Libye; la situation des installations préhospitalières et d'urgence en temps de guerre civile

Article par: Dr Hisham Ahmed Ben Lamin MD, MBBCH, PGDipECho (Australie)

On m'a demandé de parler des installations préhospitalières et d'urgence en Libye, ce qui est vraiment une question difficile en raison de la situation de chaos présente dans ce pays. La Libye avait connu pendant les troubles de 2011 une destruction massive de ses capacités infrastructurelles et les services de santé ne faisaient pas exception. L'effondrement de ce pays au cours des quatre dernières années a conduit à la nécessité de repartir de zéro puisque toutes les installations ont été utilisées par différents rebelles et milices de manière désastreuse, entraînant sa destruction ou son vol.

Les services pré-hospitaliers pour les situations d'urgence sont désormais presque absents dans tout le pays, les véhicules ambulanciers actuels fonctionnent comme un service de taxi, emmenant les blessés des lieux aux hôpitaux en utilisant son lit, son approvisionnement en oxygène et un personnel paramédical non formé. Presque toutes ambulances manquent de défibrillateurs, de surveillance ECG et de médicaments d'urgence appropriés. Ce qui reste d'Air Ambulance, c'est un avion (s !!) avec lit et apport d'oxygène dans les meilleures conditions.

Les unités de soins intensifs (USI et CCU) sont raisonnablement moyennement équipées, mais ont l'avantage d'un personnel médical très compétent, en particulier dans les hôpitaux publics. Ces unités de soins intensifs manquent d'un approvisionnement continu en médicaments et instruments, mais elles font de leur mieux. Le cathétérisme cardiaque est effectué pour presque tous les cas nécessaires dans les principaux centres avec une installation PCI qui sont très peu nombreux. Le problème en l'absence d'un véritable gouvernement, c'est le salaire irrégulier du personnel médical et le manque de sécurité qui les a poussés à quitter le pays et à travailler dans les pays voisins du Golfe ou en Europe.

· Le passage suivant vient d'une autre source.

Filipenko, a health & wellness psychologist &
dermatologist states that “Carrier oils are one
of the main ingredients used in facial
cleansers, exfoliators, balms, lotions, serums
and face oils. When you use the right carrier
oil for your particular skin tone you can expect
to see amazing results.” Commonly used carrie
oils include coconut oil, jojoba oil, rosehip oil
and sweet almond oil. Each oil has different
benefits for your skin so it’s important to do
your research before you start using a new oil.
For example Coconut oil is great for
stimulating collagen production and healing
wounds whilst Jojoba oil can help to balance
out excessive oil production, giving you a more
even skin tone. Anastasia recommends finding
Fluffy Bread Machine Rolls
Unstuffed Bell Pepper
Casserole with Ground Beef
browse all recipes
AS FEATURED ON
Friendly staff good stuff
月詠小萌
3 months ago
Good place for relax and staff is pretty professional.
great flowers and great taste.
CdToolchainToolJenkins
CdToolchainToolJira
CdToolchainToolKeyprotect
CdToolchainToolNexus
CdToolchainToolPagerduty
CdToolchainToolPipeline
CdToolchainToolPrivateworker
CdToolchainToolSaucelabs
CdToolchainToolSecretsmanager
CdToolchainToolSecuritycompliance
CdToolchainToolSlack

Les patients libyens souffrant de différentes morbidités, y compris les urgences, visent de meilleurs services et capacités médicaux en Turquie, en Jordanie et dans les pays européens.

Mon opinion est que tous les pays arabes qui ont connu la tourmente du printemps arabe connaissent la même situation que celle dont souffre la Libye.

Si la situation générale s’améliore à l’avenir, je conseille ce qui suit:

  1. Formation intensive du personnel des urgences préhospitalières et les soutenir avec équipement.
  2. Fournir au pays davantage de véhicules ambulanciers et d'hélicoptères entièrement équipés de programmes de formation en Europe ou dans d'autres pays compétents.
  3. Des promotions doivent être offertes aux personnels médicaux pour éviter la sécheresse libyenne du personnel médical.
  4. Impliquer les instances médicales européennes pour qu'elles participent à la fourniture de différentes capacités aux services de santé libyens.
  5. Un soutien international aux corps médicaux d'urgence en Libye et pour tenter de les protéger lors de la pratique quotidienne de la guerre frappée en convaincant les différentes milices de les considérer comme des corps neutres et d'éviter de les attaquer, quel que soit le côté patient de cette guerre.

 

Tout cela dépendra de la stabilité de ce pays, qui, j'en suis sûr, se retrouvera au bout du chemin.